Je réfléchis un bref instant.
— Ecoute, Georgel, écoute bien… Lorsque le mec a filé, avait-il un paquet, ou quelque chose sur le bras qu’il n’avait pas en arrivant ?
— Tiens ! Oui, dit Georgel… Il est parti avec un machin argenté à la main… De loin j’ai cru que c’était un motif de cheminée… C’est idiot hein ? Il l’a mis dans sa poche… C’était dur à rentrer… Puis il est remonté dans sa bagnole…
— Quelle voiture ?
— Une Aronde noire…
— Tu as noté le numéro de la guinde ?
Il se trouble.
— Ben… non… On m’avait dit de surveiller Pauvel…
— Georgel, assuré-je, tu as autant d’esprit d’initiative qu’un suspensoir désaffecté…
Il baisse la tête.
— Le paquet, l’objet, du moins, était gros ?
— Non, comment vous dire… comme ça !
Il écarte ses mains de vingt centimètres…

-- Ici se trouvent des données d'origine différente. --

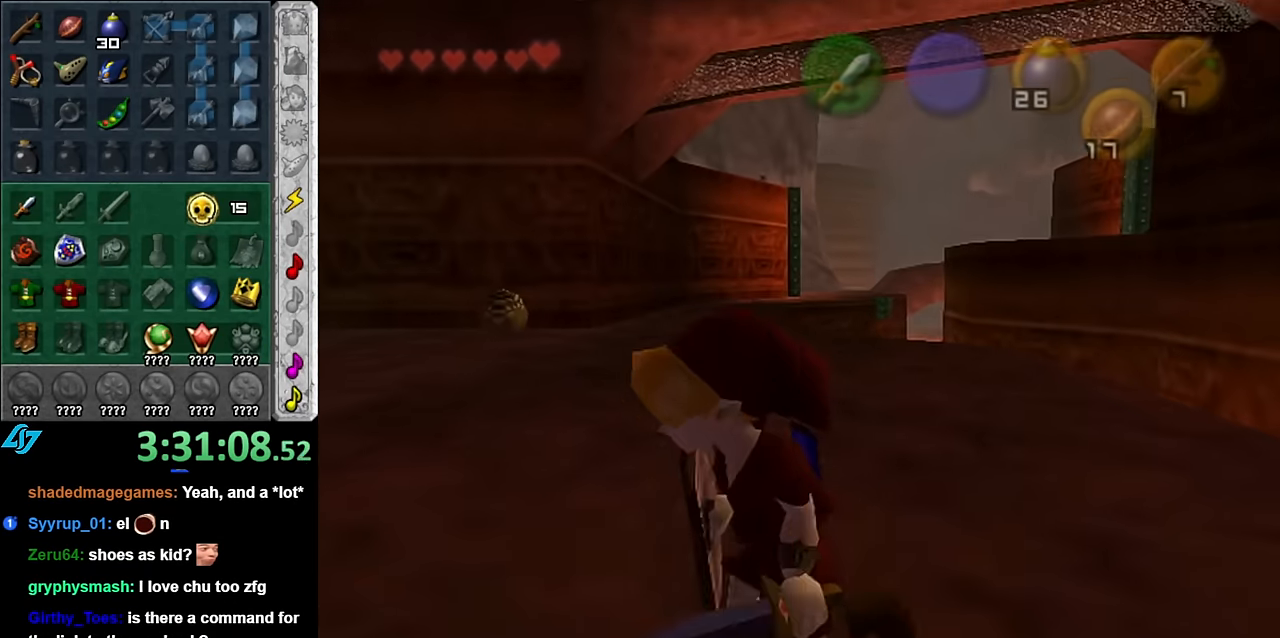
{"buttons": [], "left_stick": "center", "right_stick": "center", "button_events": [[300, "L1", "up"]]}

— Tu n’as aucune idée de ce que ça pouvait être ?
— Je vous dis : un dessus de cheminée…
Je caresse mon crâne protubérant.
— Tu me fais mal au caillou. Tiens, viens plutôt avec moi, on va demander ça à Pauvel… Il est toujours là ?
— Je ne l’ai pas vu ressortir…
Nous traversons la rue et escaladons les deux marches accédant à la porte. Celle-ci n’est pas fermée… La lumière brille dans le hall. Nous nous dirigeons vers le burlingue de Pauvel. Georgel ne risquait pas de le voir sortir : il est étendu en travers de son bureau avec la moitié du crâne enlevée.
Bolak a dû ramasser le « silencieux » de Colombani avant de sortir !
CHAPITRE XXII
UN SALE QUART D’HEURE
Oui, il a dû le ramasser, le pétard aux confidences, celui qui chuchote la mort à l’oreille des bonshommes. Et il s’en est servi de façon impec… Enfin, impec pour l’usage qu’on fait d’ordinaire de ces sortes d’engins.
La bastos qu’il a tirée devait être fille unique. Pas besoin de gaspiller la quincaillerie quand on est un tireur de cet acabit. Pauvel l’a ramassée en plein bocal, vite fait, et il a eu droit à sa petite paire d’ailes immédiatement assujettibles…
— Il est pas beau à regarder, note pertinemment Georgel…
— T’as raison, je renchéris, c’est pas panoramique…
Je me mets à explorer le bureau… J’ouvre les classeurs, les tiroirs, les chemises, les parenthèses… J’ouvre tout y compris mes châsses, mais je ne découvre rien d’intéressant… Il y a là une correspondance d’affaires, des dossiers d’affaires, un vrai charabia qui me fait bâiller et me prouve que j’aurais déposé mon bilan en cinq sec si je m’étais lancé dans la vente en gros du bouton de jarretelle à pédale. Ce monde des affaires est pour moi aussi totalement inconnu que celui des poissons qui ont trois nageoires, une grande barbe verte, des cors aux pieds et qui vivent dans la troisième fosse océanique à droite, en débouchant dans la mer Caraïbe.